TASK ITEM >> Retype all the text in the material below line for line, without changing anything. Leave the pictures out of your answer.

STORED DATA >>
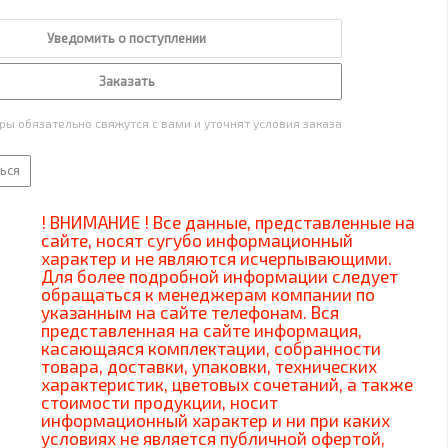
Уведомить о поступлении
Заказать
ы обязательно свяжутся с вами и уточнят условия заказа
ься
! ВНИМАНИЕ ! Все данные, представленные на
сайте, носят сугубо информационный
характер и не являются исчерпывающими.
Для более подробной информации следует
обращаться к менеджерам компании по
указанным на сайте телефонам. Вся
представленная на сайте информация,
касающаяся комплектации, собранности
товара, доставки, упаковки, технических
характеристик, цветовых сочетаний, а также
стоимости продукции, носит
информационный характер и ни при каких
условиях не является публичной офертой,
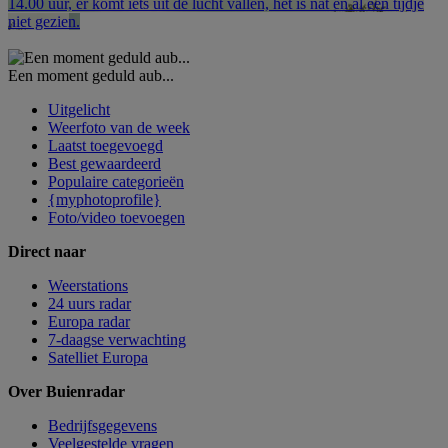
14.00 uur, er komt iets uit de lucht vallen, het is nat en al een tijdje
niet gezien.
Een moment geduld aub...
Uitgelicht
Weerfoto van de week
Laatst toegevoegd
Best gewaardeerd
Populaire categorieën
{myphotoprofile}
Foto/video toevoegen
Direct naar
Weerstations
24 uurs radar
Europa radar
7-daagse verwachting
Satelliet Europa
Over Buienradar
Bedrijfsgegevens
Veelgestelde vragen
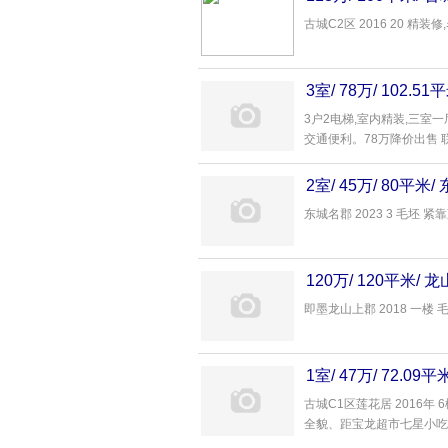
古城C2区 2016 20 精装修
3室/ 78万/ 102.
3户2电梯,室内精装,三室
交通便利。78万降价出售 联系
2室/ 45万/ 80平
东城名郡 2023 3 毛坯 紧靠
120万/ 120平米
即墨龙山上郡 2018 一楼 毛
1室/ 47万/ 72.0
古城C1区莲花居 2016
全貌、距宝龙超市七星小吃街步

RESPONSE TO THE EXERCISE >>
Уведомить о поступлении
Заказать
ы обязательно свяжутся с вами и уточнят условия заказа
ься
! ВНИМАНИЕ ! Все данные, представленные на
сайте, носят сугубо информационный
характер и не являются исчерпывающими.
Для более подробной информации следует
обращаться к менеджерам компании по
указанным на сайте телефонам. Вся
представленная на сайте информация,
касающаяся комплектации, собранности
товара, доставки, упаковки, технических
характеристик, цветовых сочетаний, а также
стоимости продукции, носит
информационный характер и ни при каких
условиях не является публичной офертой,
14.00 uur, er komt iets uit de lucht vallen, het is nat en al een tijdje
niet gezien.
Een moment geduld aub...
Uitgelicht
Weerfoto van de week
Laatst toegevoegd
Best gewaardeerd
Populaire categorieën
{myphotoprofile}
Foto/video toevoegen
Direct naar
Weerstations
24 uurs radar
Europa radar
7-daagse verwachting
Satelliet Europa
Over Buienradar
Bedrijfsgegevens
Veelgestelde vragen
古城C2区 2016 20 精装修
3室/ 78万/ 102.
3户2电梯,室内精装,三室
交通便利。78万降价出售 联系
2室/ 45万/ 80平
东城名郡 2023 3 毛坯 紧靠
120万/ 120平米
即墨龙山上郡 2018 一楼 毛
1室/ 47万/ 72.0
古城C1区莲花居 2016
全貌、距宝龙超市七星小吃街步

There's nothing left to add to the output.